任务列表:
(a) 判断下列说法是否与节选文本相符，逐条回答“是”或“否”，并原文引用起决定作用的词句：(i) HashMap 允许 key 为 null；(ii) HashMap 是线程安全的；(iii) 在 JDK 1.7 中，HashMap 基于数组 + 链表 + 红黑树实现。
(b) 节选文本中的这篇文章为什么只分析 HashMap 的基础原理？请用一到三句话说明。

节选文本:
HashMap 源码分析

作者: terry蒋 | 来源:发表于2021-01-25 00:55 被阅读0次

java源码分析之LinkedHashMap
ConcurrentHashMap 源码分析（Java vers
java源码分析之HashMap（三）
JDK1.8HashMap源码分析
HashMap源码分析——put和get（三）
HashMap源码分析 —— put与get（四）
面试准备
HashMap源码分析——put和get（二）
JAVA 8 HashMap 源码分析
HashMap源码笔记（二）

一、前言

花了一周学习 HashMap 的源码，探究其原理和设计思路，发现 HashMap 设计非常精妙，而且一直在精益求精地完善。学后发现 HashMap 有太多有价值的知识，难怪面试官对 HashMap 这么关注。

打算写一篇总结的文章，但是 HashMap 有非常多的细节，一篇文章肯定不够讲述清楚，本文只分析 HashMap 基础原理，后面再抽空再写其他文章补充细节。

二、概述

１. HashMap 简介

HashMap 是使用频率非常高的 Key-Value 关系的数据结构。从 JDK 1.2 开始就已经有该类，并在不同版本中不断迭代优化。

２. HashMap 特性

允许 key 为 null，value 为 null。key 为 null 时，hash 值为 0。
HashMap　键值对是无序的，键值对存放的位置和插入的顺序无法。且在进行某些操作(put、remove)后，键值对的顺序可能会发生变化。
HashMap　非线程安全。

3. HashMap 原理

算法：HashMap 底层基于拉链式的散列算法实现。
数据结构：HashMap 在 JDK 1.7 基于 数组 + 链表 实现，在 JDK 1.8 基于 数组 + 链表 + 红黑树 实现。

三、源码分析

本文将分析 JDK 1.7 和 JDK 1.8 的 HashMap 源码。

提供的数据:

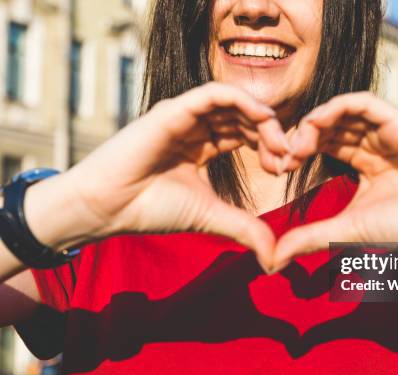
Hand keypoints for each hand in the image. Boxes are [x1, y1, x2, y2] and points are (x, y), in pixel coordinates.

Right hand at [48, 82, 291, 268]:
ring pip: (234, 103)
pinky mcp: (174, 109)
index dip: (269, 147)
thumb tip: (274, 257)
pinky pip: (215, 93)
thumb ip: (245, 229)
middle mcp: (194, 128)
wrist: (110, 208)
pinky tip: (264, 120)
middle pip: (244, 118)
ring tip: (278, 145)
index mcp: (201, 148)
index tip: (284, 170)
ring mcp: (184, 117)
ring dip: (263, 119)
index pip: (244, 135)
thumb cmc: (152, 210)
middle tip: (288, 158)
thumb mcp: (211, 217)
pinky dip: (244, 101)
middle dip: (271, 135)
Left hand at [273, 92, 397, 269]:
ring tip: (298, 144)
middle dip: (302, 137)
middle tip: (284, 156)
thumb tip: (273, 259)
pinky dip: (336, 107)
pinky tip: (316, 125)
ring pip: (342, 110)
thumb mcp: (345, 230)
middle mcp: (375, 143)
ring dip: (314, 122)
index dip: (300, 150)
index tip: (281, 168)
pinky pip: (363, 101)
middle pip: (330, 126)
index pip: (325, 143)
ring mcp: (388, 131)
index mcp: (365, 162)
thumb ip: (309, 238)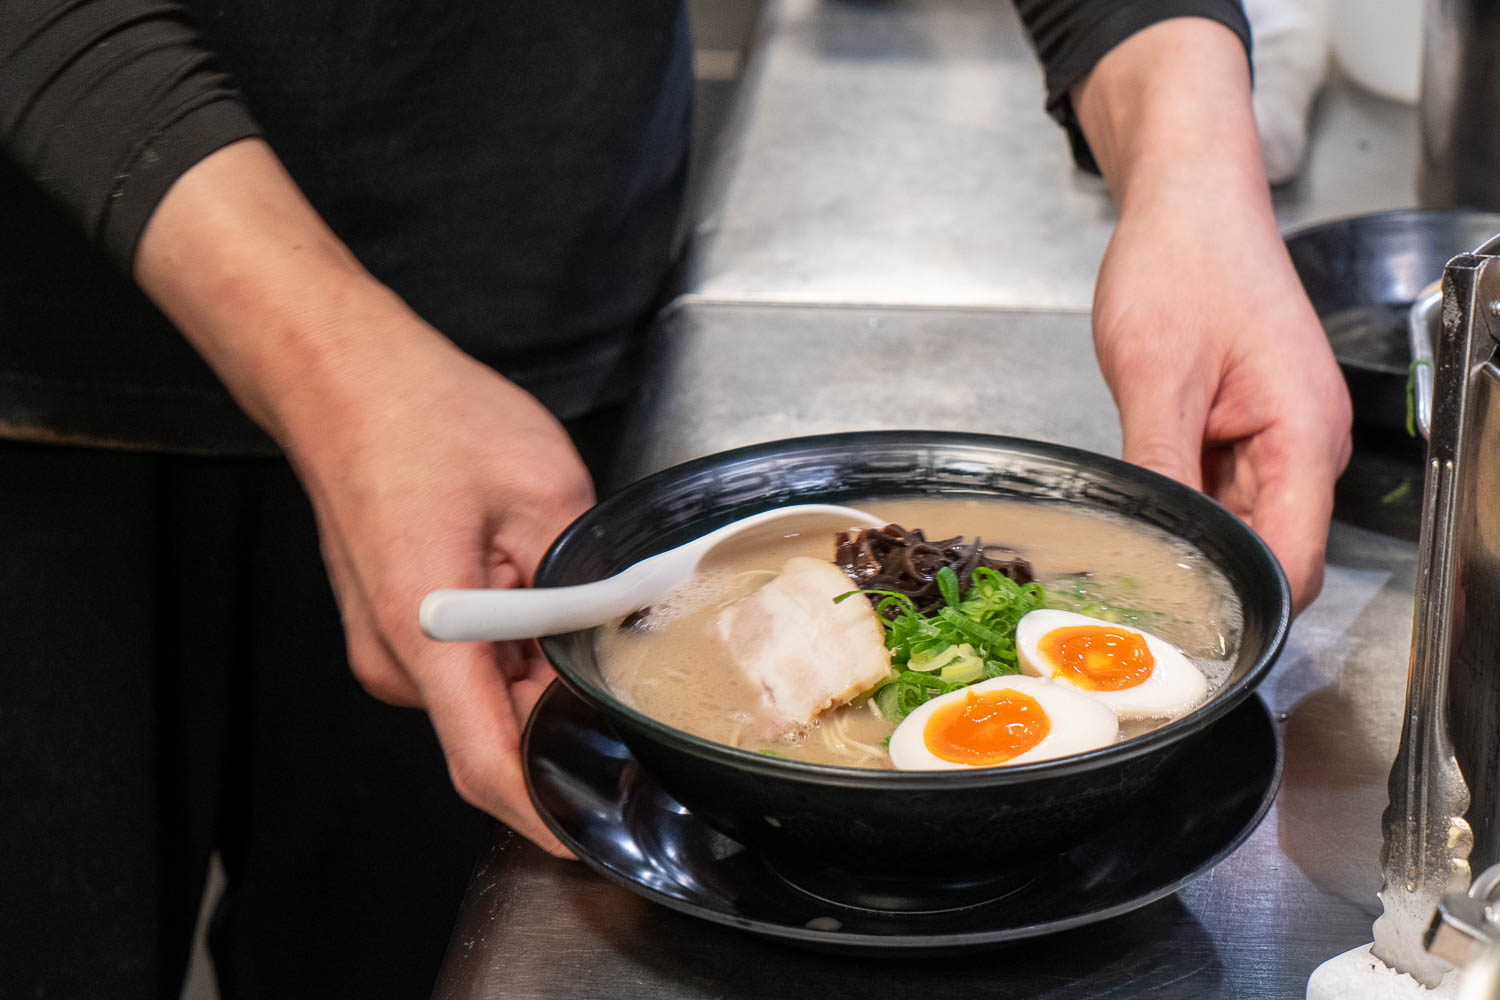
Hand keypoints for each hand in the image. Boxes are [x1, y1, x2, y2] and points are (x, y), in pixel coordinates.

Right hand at [135, 139, 592, 853]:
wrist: (341, 376)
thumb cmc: (423, 416)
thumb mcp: (545, 489)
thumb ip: (584, 579)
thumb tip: (617, 631)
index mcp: (428, 632)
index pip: (488, 764)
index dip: (545, 813)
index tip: (595, 835)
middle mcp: (396, 659)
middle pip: (495, 730)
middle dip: (563, 713)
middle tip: (626, 674)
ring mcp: (386, 647)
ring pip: (482, 695)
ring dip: (536, 672)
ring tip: (572, 602)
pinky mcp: (390, 627)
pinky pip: (461, 666)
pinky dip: (508, 650)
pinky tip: (533, 593)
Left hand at [1092, 194, 1350, 612]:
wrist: (1188, 203)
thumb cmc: (1185, 262)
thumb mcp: (1156, 372)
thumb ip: (1159, 465)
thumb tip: (1159, 543)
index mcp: (1303, 435)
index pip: (1295, 561)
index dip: (1247, 604)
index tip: (1182, 630)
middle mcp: (1304, 445)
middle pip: (1271, 552)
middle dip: (1211, 577)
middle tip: (1132, 598)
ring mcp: (1278, 438)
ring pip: (1242, 525)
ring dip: (1193, 537)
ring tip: (1128, 546)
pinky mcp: (1250, 427)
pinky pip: (1222, 491)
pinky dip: (1186, 503)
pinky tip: (1141, 502)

各题解答:
(a)
(i) 是。“允许 key 为 null，value 为 null。”
(ii) 否。“非线程安全”
(iii) 否。“HashMap 在 JDK 1.7 基于 数组 + 链表 实现”

(b) HashMap 的细节非常多，一篇文章肯定讲不清楚。所以本文只分析基础原理，其他细节以后抽空另写文章补充。